Dog House....

Do you know what it's like when you know someone close to you is angry at you? 

Maybe my readers are perfect... and everyone adores them unconditionally, and you read this blog to see examples of imperfection. This blog is about lots of things: my perfection has never been a topic.

Again, I'm in a Dog House. Often when I've hurt someone's feeling or done something wrong I like the direct approach: apologize, fix it and go on. This time I wonder: Speak openly and hope to come to an understanding, or ignore it, brushing it under the rug and hoping the disappointment in me blows away? This time I tried to approach the subject... with no luck. Mostly it made clear how angry she is. Since that didn't work, do I ignore it, and wait for the unexpected, but inevitable, attack?

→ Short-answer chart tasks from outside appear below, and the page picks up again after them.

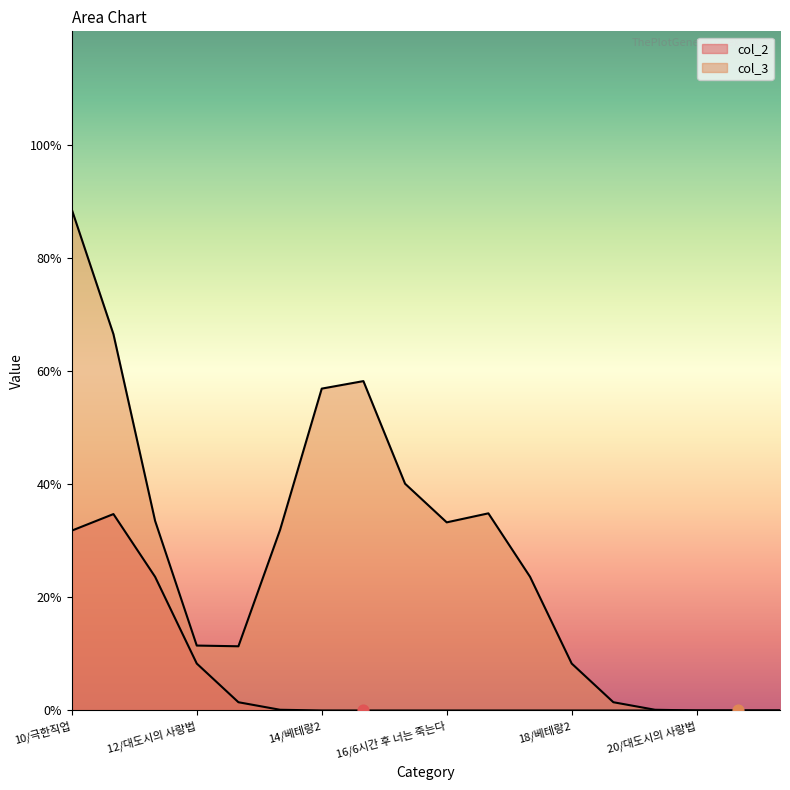

What are all the series names shown in the legend?

col_2, col_3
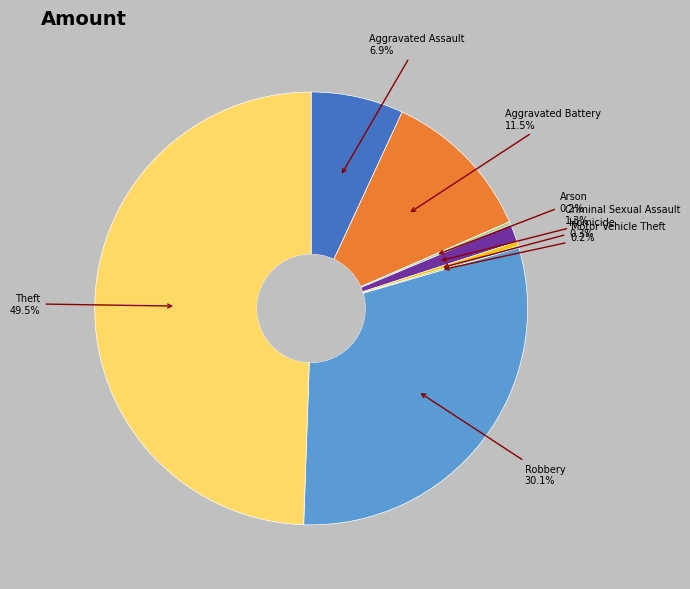

To the nearest percent, what is the difference between the largest and smallest slice percentages?

49%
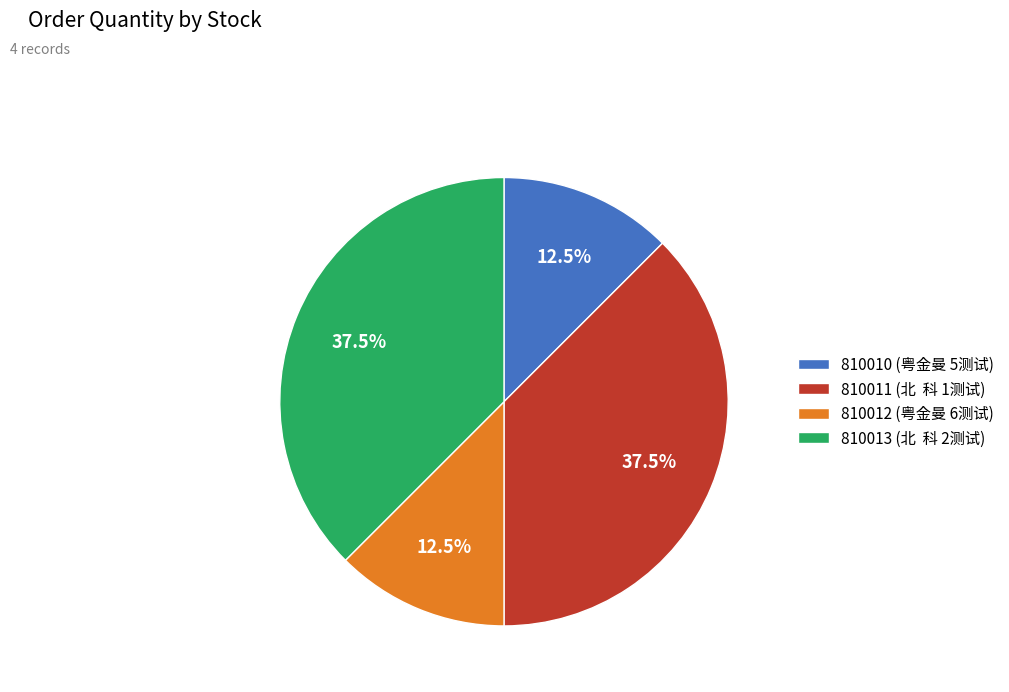

Approximately how many times larger is the value at 810011 (北 科 1测试) compared to 810010 (粤金曼 5测试)?

3.0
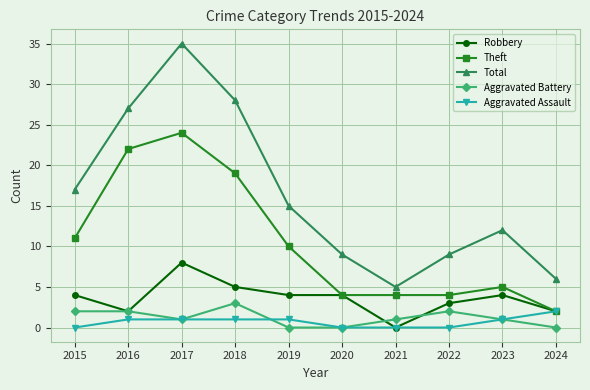

Which category has the highest value in the Robbery series?

2017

No one I know has memory issues (unless working TOO well is a medical defect). She will remember "how I wronged her" far longer than all the good I've done for her over the years.  I can hear her now: criticizing soccer mom "if she hadn't run for BOE she would have had plenty of time to do this!  It was so selfish of her to run!" Or "If she hadn't gone back to work, she would have done this." Or "Isn't it like Soccer Mom to mess this up! She's so bad at this stuff! Someone else (whom I'm often compared to and come up short) is soooo much better than Soccer Mom. She would have never done that!" The disdain in her voice. And, the irony is that I'm not really at fault - someone else made this decision. And, ultimately, nothing was stopping her from doing what she wanted anyway.


I can say the mea culpa, but even a beautiful apology doesn't erase a bad memory. 

Have a good Sunday.......  I'm meeting  former colleague for breakfast. I need it!